• **TASK ITEM**: Begin at the line containing "Lara B, Miravitlles" in the data below and go on through the line containing "Teckman JH, Rosenthal", repeating each line exactly; include both ends and no other line.

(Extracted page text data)
---

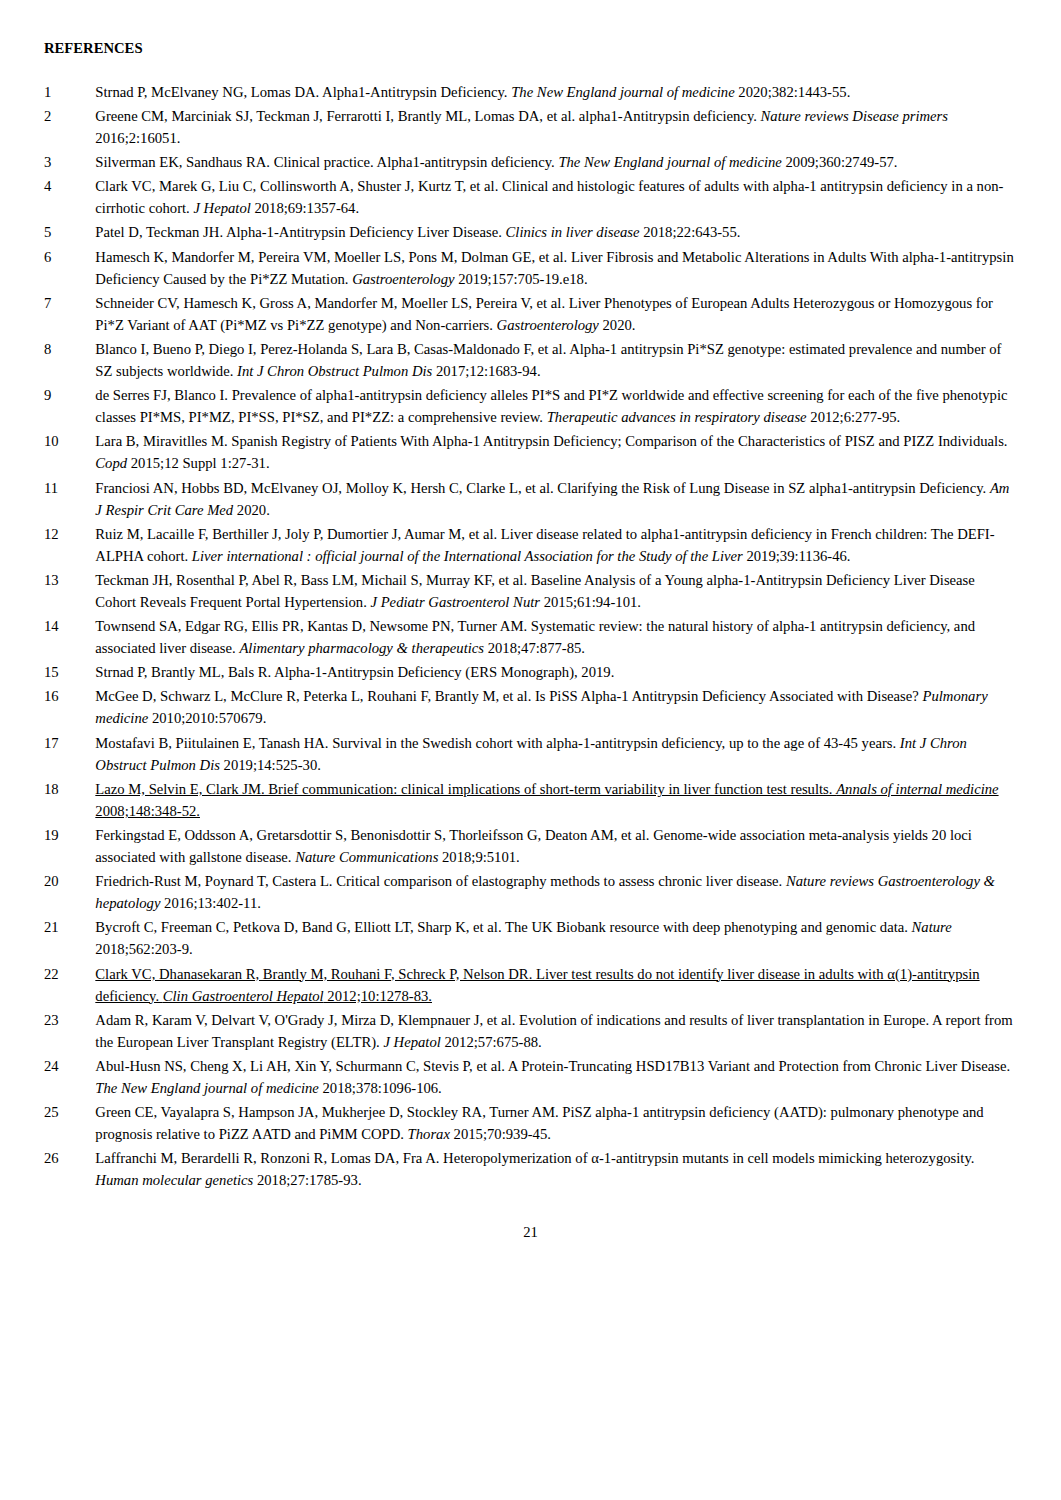REFERENCES
Strnad P, McElvaney NG, Lomas DA. Alpha1-Antitrypsin Deficiency. The New England journal of medicine 2020;382:1443-55.
Greene CM, Marciniak SJ, Teckman J, Ferrarotti I, Brantly ML, Lomas DA, et al. alpha1-Antitrypsin deficiency. Nature reviews Disease primers 2016;2:16051.
Silverman EK, Sandhaus RA. Clinical practice. Alpha1-antitrypsin deficiency. The New England journal of medicine 2009;360:2749-57.
Clark VC, Marek G, Liu C, Collinsworth A, Shuster J, Kurtz T, et al. Clinical and histologic features of adults with alpha-1 antitrypsin deficiency in a non-cirrhotic cohort. J Hepatol 2018;69:1357-64.
Patel D, Teckman JH. Alpha-1-Antitrypsin Deficiency Liver Disease. Clinics in liver disease 2018;22:643-55.
Hamesch K, Mandorfer M, Pereira VM, Moeller LS, Pons M, Dolman GE, et al. Liver Fibrosis and Metabolic Alterations in Adults With alpha-1-antitrypsin Deficiency Caused by the Pi*ZZ Mutation. Gastroenterology 2019;157:705-19.e18.
Schneider CV, Hamesch K, Gross A, Mandorfer M, Moeller LS, Pereira V, et al. Liver Phenotypes of European Adults Heterozygous or Homozygous for Pi*Z Variant of AAT (Pi*MZ vs Pi*ZZ genotype) and Non-carriers. Gastroenterology 2020.
Blanco I, Bueno P, Diego I, Perez-Holanda S, Lara B, Casas-Maldonado F, et al. Alpha-1 antitrypsin Pi*SZ genotype: estimated prevalence and number of SZ subjects worldwide. Int J Chron Obstruct Pulmon Dis 2017;12:1683-94.
de Serres FJ, Blanco I. Prevalence of alpha1-antitrypsin deficiency alleles PI*S and PI*Z worldwide and effective screening for each of the five phenotypic classes PI*MS, PI*MZ, PI*SS, PI*SZ, and PI*ZZ: a comprehensive review. Therapeutic advances in respiratory disease 2012;6:277-95.
Lara B, Miravitlles M. Spanish Registry of Patients With Alpha-1 Antitrypsin Deficiency; Comparison of the Characteristics of PISZ and PIZZ Individuals. Copd 2015;12 Suppl 1:27-31.
Franciosi AN, Hobbs BD, McElvaney OJ, Molloy K, Hersh C, Clarke L, et al. Clarifying the Risk of Lung Disease in SZ alpha1-antitrypsin Deficiency. Am J Respir Crit Care Med 2020.
Ruiz M, Lacaille F, Berthiller J, Joly P, Dumortier J, Aumar M, et al. Liver disease related to alpha1-antitrypsin deficiency in French children: The DEFI-ALPHA cohort. Liver international : official journal of the International Association for the Study of the Liver 2019;39:1136-46.
Teckman JH, Rosenthal P, Abel R, Bass LM, Michail S, Murray KF, et al. Baseline Analysis of a Young alpha-1-Antitrypsin Deficiency Liver Disease Cohort Reveals Frequent Portal Hypertension. J Pediatr Gastroenterol Nutr 2015;61:94-101.
Townsend SA, Edgar RG, Ellis PR, Kantas D, Newsome PN, Turner AM. Systematic review: the natural history of alpha-1 antitrypsin deficiency, and associated liver disease. Alimentary pharmacology & therapeutics 2018;47:877-85.
Strnad P, Brantly ML, Bals R. Alpha-1-Antitrypsin Deficiency (ERS Monograph), 2019.
McGee D, Schwarz L, McClure R, Peterka L, Rouhani F, Brantly M, et al. Is PiSS Alpha-1 Antitrypsin Deficiency Associated with Disease? Pulmonary medicine 2010;2010:570679.
Mostafavi B, Piitulainen E, Tanash HA. Survival in the Swedish cohort with alpha-1-antitrypsin deficiency, up to the age of 43-45 years. Int J Chron Obstruct Pulmon Dis 2019;14:525-30.
Lazo M, Selvin E, Clark JM. Brief communication: clinical implications of short-term variability in liver function test results. Annals of internal medicine 2008;148:348-52.
Ferkingstad E, Oddsson A, Gretarsdottir S, Benonisdottir S, Thorleifsson G, Deaton AM, et al. Genome-wide association meta-analysis yields 20 loci associated with gallstone disease. Nature Communications 2018;9:5101.
Friedrich-Rust M, Poynard T, Castera L. Critical comparison of elastography methods to assess chronic liver disease. Nature reviews Gastroenterology & hepatology 2016;13:402-11.
Bycroft C, Freeman C, Petkova D, Band G, Elliott LT, Sharp K, et al. The UK Biobank resource with deep phenotyping and genomic data. Nature 2018;562:203-9.
Clark VC, Dhanasekaran R, Brantly M, Rouhani F, Schreck P, Nelson DR. Liver test results do not identify liver disease in adults with α(1)-antitrypsin deficiency. Clin Gastroenterol Hepatol 2012;10:1278-83.
Adam R, Karam V, Delvart V, O'Grady J, Mirza D, Klempnauer J, et al. Evolution of indications and results of liver transplantation in Europe. A report from the European Liver Transplant Registry (ELTR). J Hepatol 2012;57:675-88.
Abul-Husn NS, Cheng X, Li AH, Xin Y, Schurmann C, Stevis P, et al. A Protein-Truncating HSD17B13 Variant and Protection from Chronic Liver Disease. The New England journal of medicine 2018;378:1096-106.
Green CE, Vayalapra S, Hampson JA, Mukherjee D, Stockley RA, Turner AM. PiSZ alpha-1 antitrypsin deficiency (AATD): pulmonary phenotype and prognosis relative to PiZZ AATD and PiMM COPD. Thorax 2015;70:939-45.
Laffranchi M, Berardelli R, Ronzoni R, Lomas DA, Fra A. Heteropolymerization of α-1-antitrypsin mutants in cell models mimicking heterozygosity. Human molecular genetics 2018;27:1785-93.
21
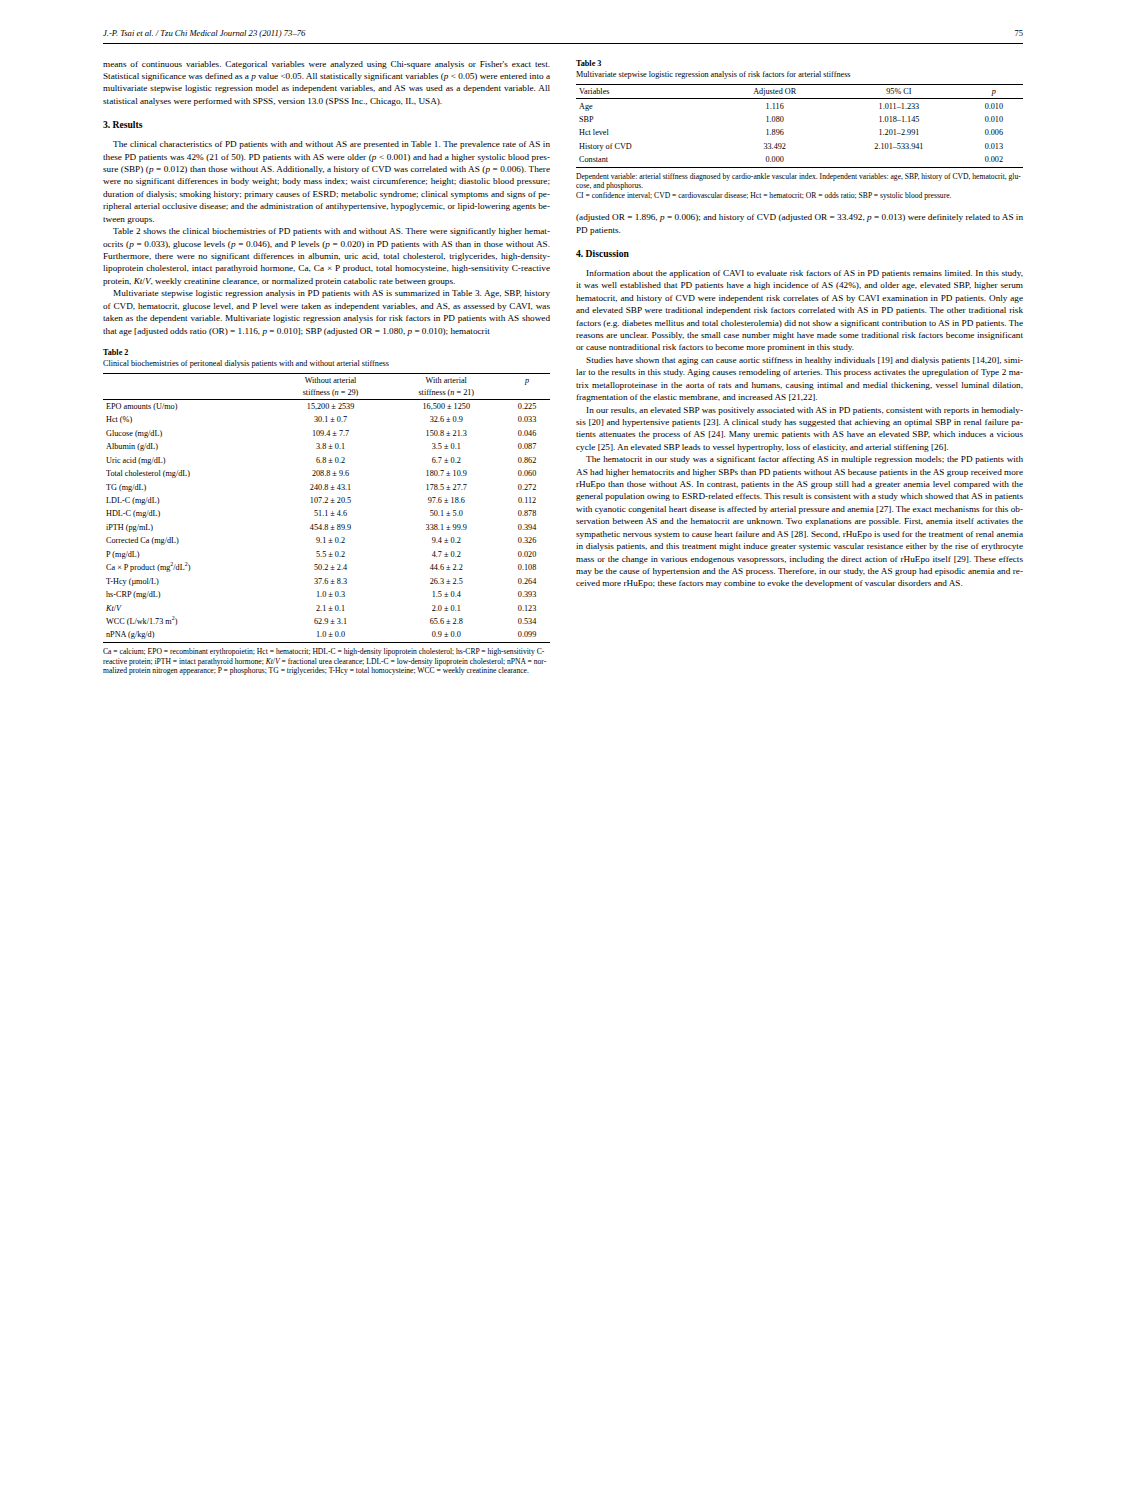J.-P. Tsai et al. / Tzu Chi Medical Journal 23 (2011) 73–76
75
means of continuous variables. Categorical variables were analyzed using Chi-square analysis or Fisher's exact test. Statistical significance was defined as a p value <0.05. All statistically significant variables (p < 0.05) were entered into a multivariate stepwise logistic regression model as independent variables, and AS was used as a dependent variable. All statistical analyses were performed with SPSS, version 13.0 (SPSS Inc., Chicago, IL, USA).
3. Results
The clinical characteristics of PD patients with and without AS are presented in Table 1. The prevalence rate of AS in these PD patients was 42% (21 of 50). PD patients with AS were older (p < 0.001) and had a higher systolic blood pressure (SBP) (p = 0.012) than those without AS. Additionally, a history of CVD was correlated with AS (p = 0.006). There were no significant differences in body weight; body mass index; waist circumference; height; diastolic blood pressure; duration of dialysis; smoking history; primary causes of ESRD; metabolic syndrome; clinical symptoms and signs of peripheral arterial occlusive disease; and the administration of antihypertensive, hypoglycemic, or lipid-lowering agents between groups.
Table 2 shows the clinical biochemistries of PD patients with and without AS. There were significantly higher hematocrits (p = 0.033), glucose levels (p = 0.046), and P levels (p = 0.020) in PD patients with AS than in those without AS. Furthermore, there were no significant differences in albumin, uric acid, total cholesterol, triglycerides, high-density-lipoprotein cholesterol, intact parathyroid hormone, Ca, Ca × P product, total homocysteine, high-sensitivity C-reactive protein, Kt/V, weekly creatinine clearance, or normalized protein catabolic rate between groups.
Multivariate stepwise logistic regression analysis in PD patients with AS is summarized in Table 3. Age, SBP, history of CVD, hematocrit, glucose level, and P level were taken as independent variables, and AS, as assessed by CAVI, was taken as the dependent variable. Multivariate logistic regression analysis for risk factors in PD patients with AS showed that age [adjusted odds ratio (OR) = 1.116, p = 0.010]; SBP (adjusted OR = 1.080, p = 0.010); hematocrit
Table 2
Clinical biochemistries of peritoneal dialysis patients with and without arterial stiffness
| | Without arterial stiffness ( n = 29) | With arterial stiffness ( n = 21) | p |
| --- | --- | --- | --- |
| EPO amounts (U/mo) | 15,200 ± 2539 | 16,500 ± 1250 | 0.225 |
| Hct (%) | 30.1 ± 0.7 | 32.6 ± 0.9 | 0.033 |
| Glucose (mg/dL) | 109.4 ± 7.7 | 150.8 ± 21.3 | 0.046 |
| Albumin (g/dL) | 3.8 ± 0.1 | 3.5 ± 0.1 | 0.087 |
| Uric acid (mg/dL) | 6.8 ± 0.2 | 6.7 ± 0.2 | 0.862 |
| Total cholesterol (mg/dL) | 208.8 ± 9.6 | 180.7 ± 10.9 | 0.060 |
| TG (mg/dL) | 240.8 ± 43.1 | 178.5 ± 27.7 | 0.272 |
| LDL-C (mg/dL) | 107.2 ± 20.5 | 97.6 ± 18.6 | 0.112 |
| HDL-C (mg/dL) | 51.1 ± 4.6 | 50.1 ± 5.0 | 0.878 |
| iPTH (pg/mL) | 454.8 ± 89.9 | 338.1 ± 99.9 | 0.394 |
| Corrected Ca (mg/dL) | 9.1 ± 0.2 | 9.4 ± 0.2 | 0.326 |
| P (mg/dL) | 5.5 ± 0.2 | 4.7 ± 0.2 | 0.020 |
| Ca × P product (mg 2 /dL 2 ) | 50.2 ± 2.4 | 44.6 ± 2.2 | 0.108 |
| T-Hcy (µmol/L) | 37.6 ± 8.3 | 26.3 ± 2.5 | 0.264 |
| hs-CRP (mg/dL) | 1.0 ± 0.3 | 1.5 ± 0.4 | 0.393 |
| Kt / V | 2.1 ± 0.1 | 2.0 ± 0.1 | 0.123 |
| WCC (L/wk/1.73 m 2 ) | 62.9 ± 3.1 | 65.6 ± 2.8 | 0.534 |
| nPNA (g/kg/d) | 1.0 ± 0.0 | 0.9 ± 0.0 | 0.099 |
Ca = calcium; EPO = recombinant erythropoietin; Hct = hematocrit; HDL-C = high-density lipoprotein cholesterol; hs-CRP = high-sensitivity C-reactive protein; iPTH = intact parathyroid hormone; Kt/V = fractional urea clearance; LDL-C = low-density lipoprotein cholesterol; nPNA = normalized protein nitrogen appearance; P = phosphorus; TG = triglycerides; T-Hcy = total homocysteine; WCC = weekly creatinine clearance.
Table 3
Multivariate stepwise logistic regression analysis of risk factors for arterial stiffness
| Variables | Adjusted OR | 95% CI | p |
| --- | --- | --- | --- |
| Age | 1.116 | 1.011–1.233 | 0.010 |
| SBP | 1.080 | 1.018–1.145 | 0.010 |
| Hct level | 1.896 | 1.201–2.991 | 0.006 |
| History of CVD | 33.492 | 2.101–533.941 | 0.013 |
| Constant | 0.000 | | 0.002 |
Dependent variable: arterial stiffness diagnosed by cardio-ankle vascular index. Independent variables: age, SBP, history of CVD, hematocrit, glucose, and phosphorus.
CI = confidence interval; CVD = cardiovascular disease; Hct = hematocrit; OR = odds ratio; SBP = systolic blood pressure.
(adjusted OR = 1.896, p = 0.006); and history of CVD (adjusted OR = 33.492, p = 0.013) were definitely related to AS in PD patients.
4. Discussion
Information about the application of CAVI to evaluate risk factors of AS in PD patients remains limited. In this study, it was well established that PD patients have a high incidence of AS (42%), and older age, elevated SBP, higher serum hematocrit, and history of CVD were independent risk correlates of AS by CAVI examination in PD patients. Only age and elevated SBP were traditional independent risk factors correlated with AS in PD patients. The other traditional risk factors (e.g. diabetes mellitus and total cholesterolemia) did not show a significant contribution to AS in PD patients. The reasons are unclear. Possibly, the small case number might have made some traditional risk factors become insignificant or cause nontraditional risk factors to become more prominent in this study.
Studies have shown that aging can cause aortic stiffness in healthy individuals [19] and dialysis patients [14,20], similar to the results in this study. Aging causes remodeling of arteries. This process activates the upregulation of Type 2 matrix metalloproteinase in the aorta of rats and humans, causing intimal and medial thickening, vessel luminal dilation, fragmentation of the elastic membrane, and increased AS [21,22].
In our results, an elevated SBP was positively associated with AS in PD patients, consistent with reports in hemodialysis [20] and hypertensive patients [23]. A clinical study has suggested that achieving an optimal SBP in renal failure patients attenuates the process of AS [24]. Many uremic patients with AS have an elevated SBP, which induces a vicious cycle [25]. An elevated SBP leads to vessel hypertrophy, loss of elasticity, and arterial stiffening [26].
The hematocrit in our study was a significant factor affecting AS in multiple regression models; the PD patients with AS had higher hematocrits and higher SBPs than PD patients without AS because patients in the AS group received more rHuEpo than those without AS. In contrast, patients in the AS group still had a greater anemia level compared with the general population owing to ESRD-related effects. This result is consistent with a study which showed that AS in patients with cyanotic congenital heart disease is affected by arterial pressure and anemia [27]. The exact mechanisms for this observation between AS and the hematocrit are unknown. Two explanations are possible. First, anemia itself activates the sympathetic nervous system to cause heart failure and AS [28]. Second, rHuEpo is used for the treatment of renal anemia in dialysis patients, and this treatment might induce greater systemic vascular resistance either by the rise of erythrocyte mass or the change in various endogenous vasopressors, including the direct action of rHuEpo itself [29]. These effects may be the cause of hypertension and the AS process. Therefore, in our study, the AS group had episodic anemia and received more rHuEpo; these factors may combine to evoke the development of vascular disorders and AS.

---

• **RESPONSE**:
Lara B, Miravitlles M. Spanish Registry of Patients With Alpha-1 Antitrypsin Deficiency; Comparison of the Characteristics of PISZ and PIZZ Individuals. Copd 2015;12 Suppl 1:27-31.
Franciosi AN, Hobbs BD, McElvaney OJ, Molloy K, Hersh C, Clarke L, et al. Clarifying the Risk of Lung Disease in SZ alpha1-antitrypsin Deficiency. Am J Respir Crit Care Med 2020.
Ruiz M, Lacaille F, Berthiller J, Joly P, Dumortier J, Aumar M, et al. Liver disease related to alpha1-antitrypsin deficiency in French children: The DEFI-ALPHA cohort. Liver international : official journal of the International Association for the Study of the Liver 2019;39:1136-46.
Teckman JH, Rosenthal P, Abel R, Bass LM, Michail S, Murray KF, et al. Baseline Analysis of a Young alpha-1-Antitrypsin Deficiency Liver Disease Cohort Reveals Frequent Portal Hypertension. J Pediatr Gastroenterol Nutr 2015;61:94-101.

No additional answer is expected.